There’s so many examples. One might be the fight for equality over the past number of years. We’ve made so many strides forward; it seems like we’ve made so much progress in the fight for racial equality and the women’s movement. And yet we continue to run up against unseen forces that leave us uncertain. Could it be that those forces are our own strivings, the ways in which if our efforts aren’t rooted in God’s strivings, we still end up losing? (2)

The issue we’ve named in recent weeks is economics. Our capitalist form of economics is undoubtedly the best that has ever come along, the best of our human strivings. But there is the uncertainty which Mr. Mieczkowski names, represented by some in our community who are losing out because of plant closings. Despite our best efforts, our striving would be losing. There’s so many other areas: health and education, family, science and technology. The bottom line is that when these things are seen as our strivings only, we still end up losing somehow.

Why? It doesn’t seem fair. Yet I believe that Jesus is the Word of Eternal Life which has come to show us why, and to promise us that God sent him to make it different. That rooted in Jesus, and in his striving, which were God’s strivings, we could know and experience God’s kingdom, where everyone is a winner. Jesus showed us why our best strivings aren’t good enough. He showed us that, when in our own strength we confide, our desirings always turn to losing. Our desirings, our strivings, begin to conflict with one another until we rival one another and resent one another. Peter got it right in this morning’s gospel reading, but by the end of the Gospel story, we see how even Peter and the disciples end up playing the games of rivalry.
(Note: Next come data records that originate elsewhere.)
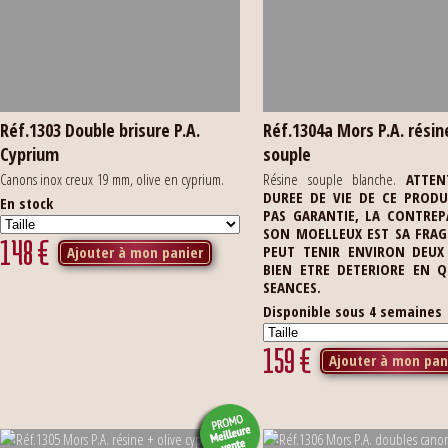
Réf.1303 Double brisure P.A.
Réf.1304a Mors P.A. résin
Cyprium
souple
Canons inox creux 19 mm, olive en cyprium.
Résine souple blanche.
ATTEN
DUREE DE VIE DE CE PRODU
En stock
PAS GARANTIE, LA CONTREP
SON MOELLEUX EST SA FRAGIL
148
€
PEUT TENIR ENVIRON DEUX
Ajouter à mon panier
BIEN ETRE DETERIORE EN 
SEANCES.
Disponible sous 4 semaines
159
€
Ajouter à mon pan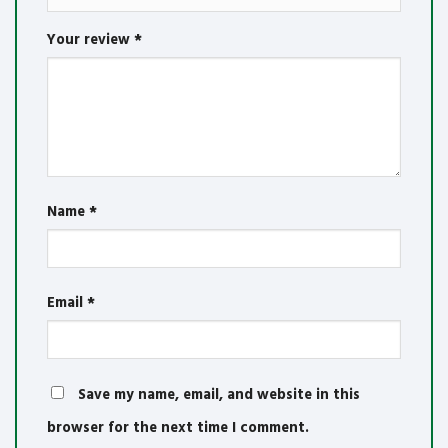
Your review
*
Name
*
Email
*
Save my name, email, and website in this
browser for the next time I comment.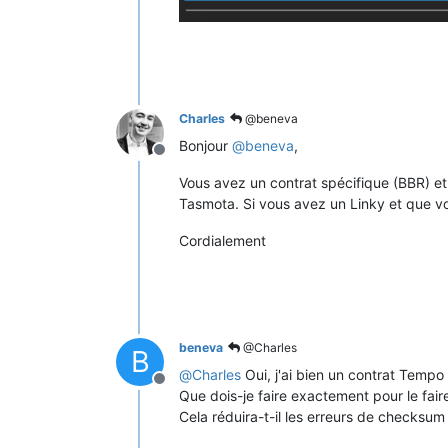
Charles
@beneva
Bonjour
@
beneva
,
Offline
Vous avez un contrat spécifique (BBR) e
Tasmota. Si vous avez un Linky et que v
Cordialement
beneva
@Charles
B
@
Charles
Oui, j'ai bien un contrat Tempo
Offline
Que dois-je faire exactement pour le fai
Cela réduira-t-il les erreurs de checksum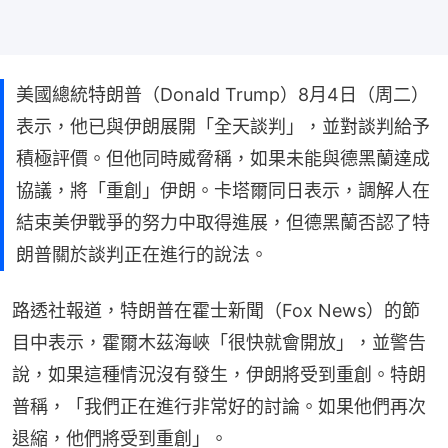
美國總統特朗普（Donald Trump）8月4日（周二）
表示，他已與伊朗展開「全天談判」，並對談判給予
積極評價。但他同時威脅稱，如果未能與德黑蘭達成
協議，將「重創」伊朗。卡塔爾同日表示，調解人在
結束美伊戰爭的努力中取得進展，但德黑蘭否認了特
朗普關於談判正在進行的說法。
路透社報道，特朗普在霍士新聞（Fox News）的節
目中表示，霍爾木茲海峽「很快就會開放」，並警告
說，如果這種情況沒有發生，伊朗將受到重創。特朗
普稱，「我們正在進行非常好的討論。如果他們再次
退縮，他們將受到重創」。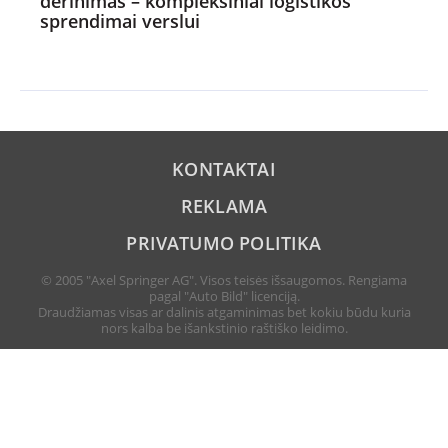
derinimas – kompleksiniai logistikos
sprendimai verslui
KONTAKTAI
REKLAMA
PRIVATUMO POLITIKA
© 2005 "Axel Springer AG". Visos teisės išsaugomos. Rengiama
pagal "Auto Bild" licenciją.
Draudžiamas visas ar dalinis atgaminimas bet kokiu būdu kuria
nors kalba be išankstinio raštiško leidimo.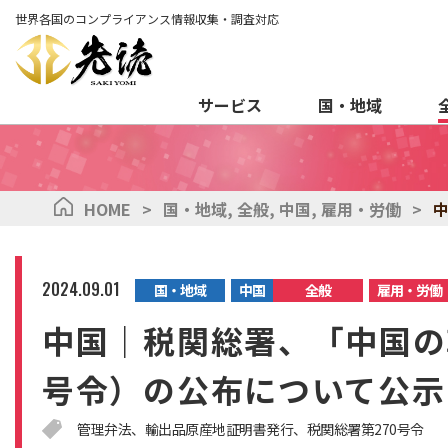
世界各国のコンプライアンス情報収集・調査対応
サービス
国・地域
HOME
>
国・地域
,
全般
,
中国
,
雇用・労働
>
2024.09.01
国・地域
中国
全般
雇用・労働
中国｜税関総署、「中国の
号令）の公布について公示
管理弁法
輸出品原産地証明書発行
税関総署第270号令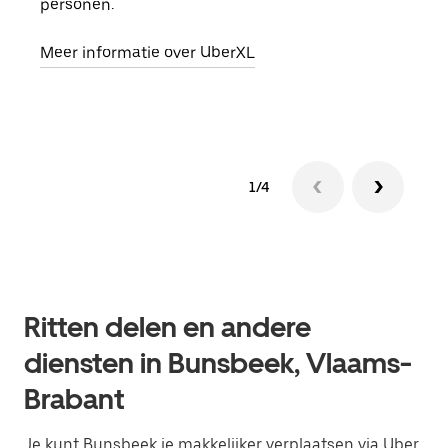
personen.
groe
opha
Meer informatie over UberXL
Lees
1/4
Ritten delen en andere
diensten in Bunsbeek, Vlaams-
Brabant
Je kunt Bunsbeek je makkelijker verplaatsen via Uber.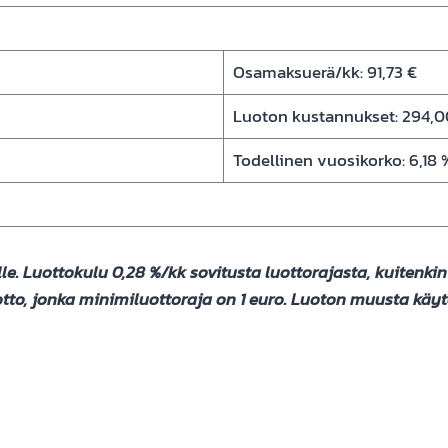
Osamaksuerä/kk: 91,73 €
Luoton kustannukset: 294,0
Todellinen vuosikorko: 6,18 
 Luottokulu 0,28 %/kk sovitusta luottorajasta, kuitenkin 
luotto, jonka minimiluottoraja on 1 euro. Luoton muusta käy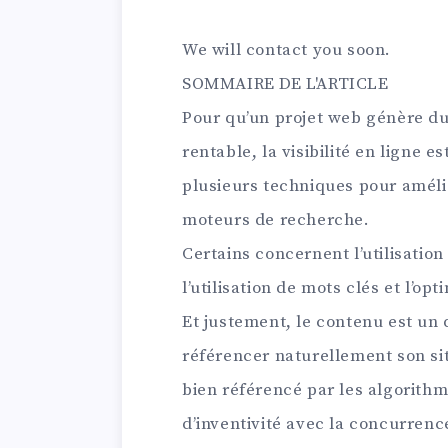
We will contact you soon.
SOMMAIRE DE L'ARTICLE
Pour qu’un projet web génère du 
rentable, la visibilité en ligne e
plusieurs techniques pour améli
moteurs de recherche.
Certains concernent l’utilisation 
l’utilisation de mots clés et l’op
Et justement, le contenu est un
référencer naturellement son si
bien référencé par les algorithm
d’inventivité avec la concurrenc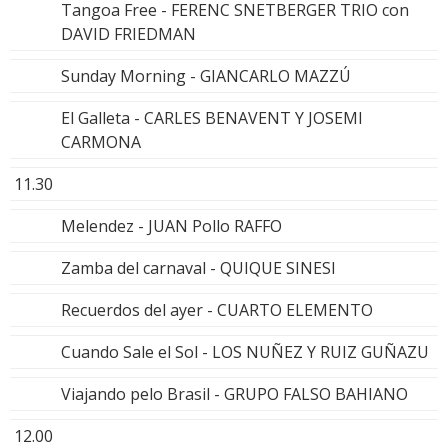
Tangoa Free - FERENC SNETBERGER TRIO con
DAVID FRIEDMAN
Sunday Morning - GIANCARLO MAZZÚ
El Galleta - CARLES BENAVENT Y JOSEMI
CARMONA
11.30
Melendez - JUAN Pollo RAFFO
Zamba del carnaval - QUIQUE SINESI
Recuerdos del ayer - CUARTO ELEMENTO
Cuando Sale el Sol - LOS NUÑEZ Y RUIZ GUÑAZU
Viajando pelo Brasil - GRUPO FALSO BAHIANO
12.00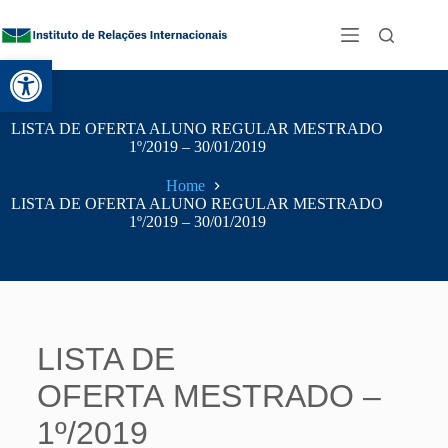
Abrir a barra de ferramentas
LISTA DE OFERTA ALUNO REGULAR MESTRADO
1º/2019 – 30/01/2019
Home
LISTA DE OFERTA ALUNO REGULAR MESTRADO
1º/2019 – 30/01/2019
LISTA DE
OFERTA MESTRADO –
1º/2019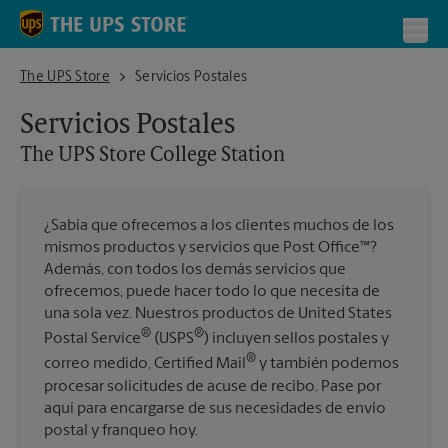
Skip to content
Return to Nav
Toggl
The UPS Store College Station
The UPS Store
Servicios Postales
Servicios Postales
The UPS Store
College Station
¿Sabía que ofrecemos a los clientes muchos de los
mismos productos y servicios que Post Office™?
Además, con todos los demás servicios que
ofrecemos, puede hacer todo lo que necesita de
una sola vez. Nuestros productos de United States
®
®
Postal Service
(USPS
) incluyen sellos postales y
®
correo medido, Certified Mail
y también podemos
procesar solicitudes de acuse de recibo. Pase por
aquí para encargarse de sus necesidades de envío
postal y franqueo hoy.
They ended up vying for the best positions around Jesus, who would sit on the right and the left, who would be first among them. All that rivalry and resentment threatens to blow us apart, to make it impossible for us to live together in community — until it finally finds its own way of coming together: by focusing on one who’s to blame for the mess. Our desiring and striving finally come together by picking at least one loser, one scapegoat, if you will. Jesus was willing to take the place of even the scapegoat, to be the Lamb of God who we chew up. ‘When we in our own strength confide, our striving turns to losing.’ Someone always loses. The cross reveals to us that the foe, in essence, is us. Even the powers that go beyond simple flesh and blood are our strivings which leave God’s strivings out of the equation.

But Jesus also came as the Bread of Life. This is one time when our striving began to turn in God’s direction — not because we did something differently. No, our strivings ended up with the same old sacrifice. The difference was with God: that God had sent the Son this time as the one for us to sacrifice, and then raised him as the promise of something different. When we chew him up this Lamb of God, he forgives us, and he feeds us with God’s love, God’s strivings, so that when we go out our striving can be changed into something else besides losing: serving the Lord, going in peace.

Can we really do God’s strivings and not just our own? Yes, and an essential part of that is ‘praying in the Spirit.’ And we came here this morning to do that, too, so let’s get on with it….

Paul J. Nuechterlein,
Delivered at Emmaus Lutheran,
Racine, WI, August 26-27, 2000

Notes

1. Martin Luther, “A Mighty Fortress,” verse 2, trans. by Frederick H. Hedge, 1853 (from the United Methodist Hymnal, 1989, #110).

2. For an insightful look at the women’s movement, see Deadly Innocence: Feminism and the Mythology of Sin, by Angela West (London: Mowbray, 1995). A supporter and insider to the women’s movement, Ms. West takes an honest look at how folks within the movement so often came to rival one another and fight with one another; and so she takes a closer look at the Christian doctrine of original sin, seeing many things that might be classified as very Girardian.